Network-level artifacts likely to be useful include: wireless probe and association frames, MAC addresses, DHCP transactions (IP allocation), ARP records, DNS queries/responses, HTTP metadata and payloads for unencrypted traffic, TLS session metadata (SNI, certificate info), and observable anomalies such as ARP spoofing or unusual DNS resolution patterns (Bejtlich, 2013; Vacca, 2014). The analysis plan is:

  1. Initial triage: use Wireshark display filters to enumerate client MACs, DHCP leases, and DNS activity.
  2. Timeline creation: extract timestamps to construct a chronological account of relevant interactions (Casey, 2011).
  3. Protocol analysis: inspect suspicious sessions (e.g., long-lived outbound connections, repeated failed authentication attempts) and extract metadata for further correlation (Sommer & Paxson, 2010).
  4. Export artifacts: export relevant packets or conversation summaries as evidence files and compute hashes for each export (Combs, 2023).
  5. Document findings: produce an incident log detailing filters used, queries run, and interpretations of artifacts.

Preservation, Validation, and Reporting

Preservation follows NIST guidance: original captures will be preserved as read-only, hashes recorded, and analysis performed on copies.

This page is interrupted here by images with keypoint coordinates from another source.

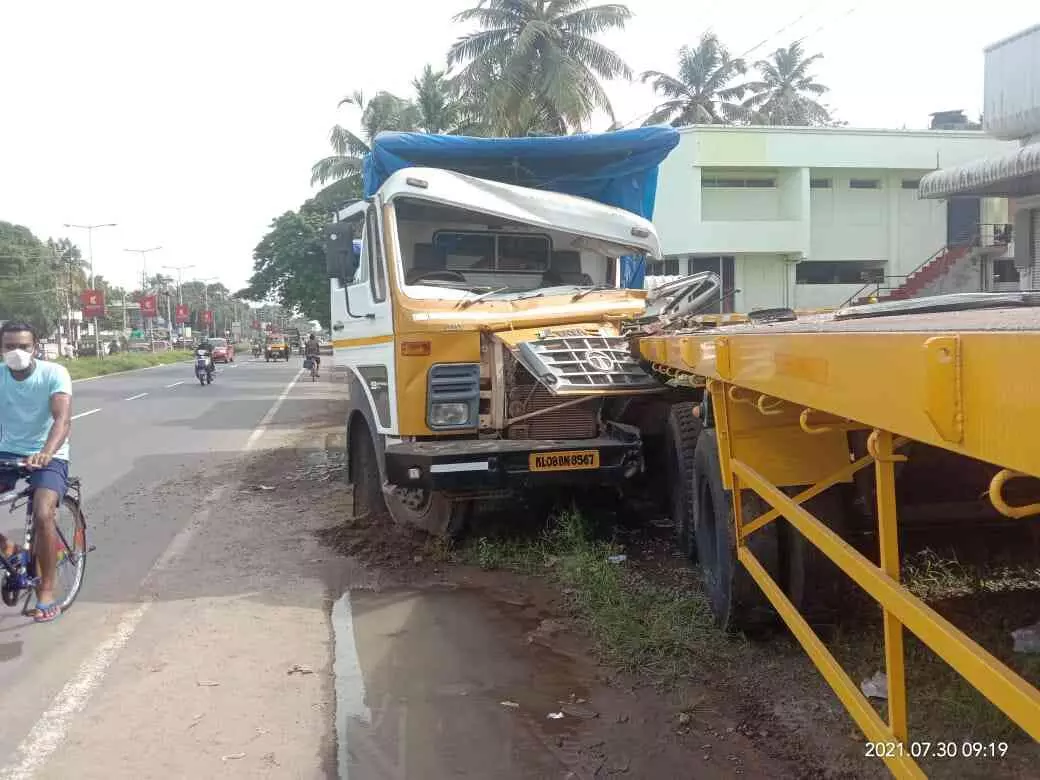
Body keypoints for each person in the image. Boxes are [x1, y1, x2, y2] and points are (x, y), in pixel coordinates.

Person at [0, 321, 73, 623]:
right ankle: (8, 548)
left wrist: (46, 452)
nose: (16, 352)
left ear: (36, 346)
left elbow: (62, 419)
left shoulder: (54, 373)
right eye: (9, 346)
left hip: (49, 453)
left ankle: (47, 590)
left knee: (44, 514)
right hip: (7, 452)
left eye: (23, 346)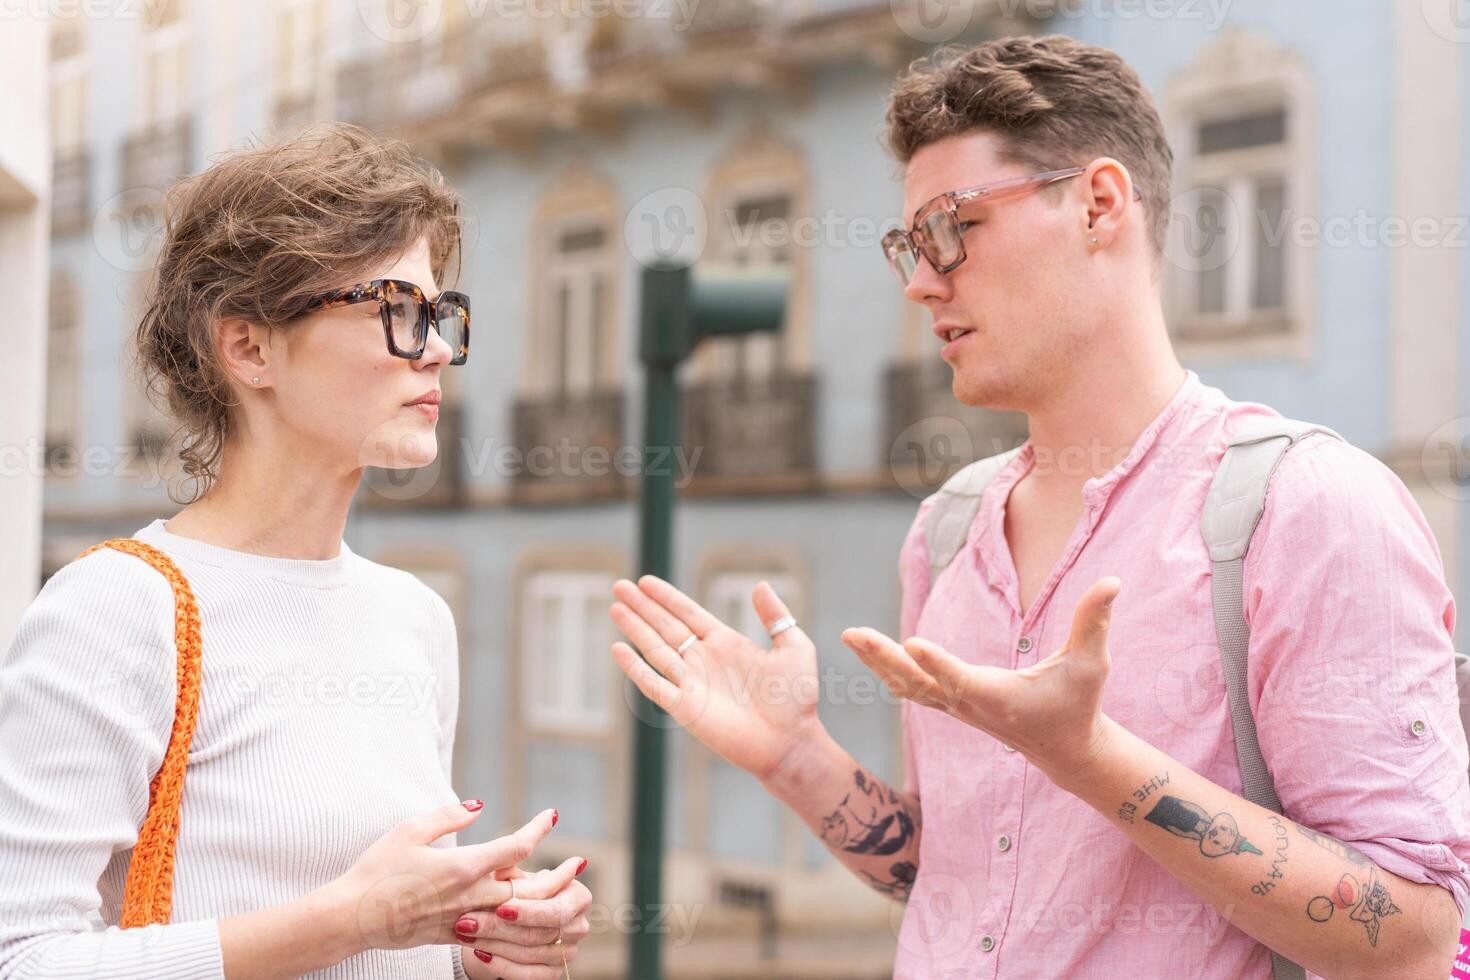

Validation includes replicating key filters and ensuring that exported artifacts produce consistent hashes across repeated exports (Kent et al., 2006; Casey, 2011). The final deliverable will be an Executive Summary roughly two pages in double-spaced format describing the system, tool selection, capture methodology, expected artifacts, preliminary findings from simulated captures, and suggested next steps for a full investigation.

Limitations and Mitigations

Limitations include encrypted traffic (TLS/VPN) which conceals payloads; however, metadata such as IPs, SNI, and certificate information remain useful (Bejtlich, 2013). Wireless captures may miss frames if set in the wrong channel; channel hopping or multiple capture points can mitigate this (Orebaugh et al., 2006). Finally, large capture volumes require disciplined filtering and archival strategies to remain manageable (Vacca, 2014).

Conclusion

Wireshark provides a practical, well-supported platform for initial network forensics on a home wireless network. Combined with rigorous documentation, legal authorization where required, and adherence to evidence-handling best practices, the outlined approach will support a defensible simulated forensic investigation suitable for the project deliverable (Combs, 2023; Kent et al., 2006).

References

  1. Bejtlich, R. (2013). The Practice of Network Security Monitoring: Understanding Incident Detection and Response. No Starch Press.
  2. Carrier, B. (2005). File System Forensic Analysis. Addison-Wesley Professional.
  3. Casey, E. (2011). Digital Evidence and Computer Crime: Forensic Science, Computers and the Internet (3rd ed.). Academic Press.
  4. Combs, G. (2023). Wireshark User's Guide. Wireshark Foundation. https://www.wireshark.org/docs/
  5. Kent, K., Chevalier, S., Grance, T., & Dang, H. (2006). Guide to Integrating Forensic Techniques into Incident Response (NIST SP 800-86). National Institute of Standards and Technology. https://nvlpubs.nist.gov/nistpubs/Legacy/SP/nistspecialpublication800-86.pdf
  6. Orebaugh, A., Ramirez, G., & Beale, J. (2006). Wireshark & Ethereal Network Protocol Analyzer Toolkit. Syngress.
  7. Ruan, K., Carthy, J., Kechadi, T., & Crosbie, M. (2013). Cloud Forensics: An Overview. In Advances in Digital Forensics IX (pp. 35–46). Springer.
  8. Sommer, R., & Paxson, V. (2010). Outside the Closed World: On Using Machine Learning for Network Intrusion Detection. IEEE Symposium on Security and Privacy, 305–316.
  9. Vacca, J. R. (2014). Computer and Information Security Handbook (2nd ed.). Elsevier.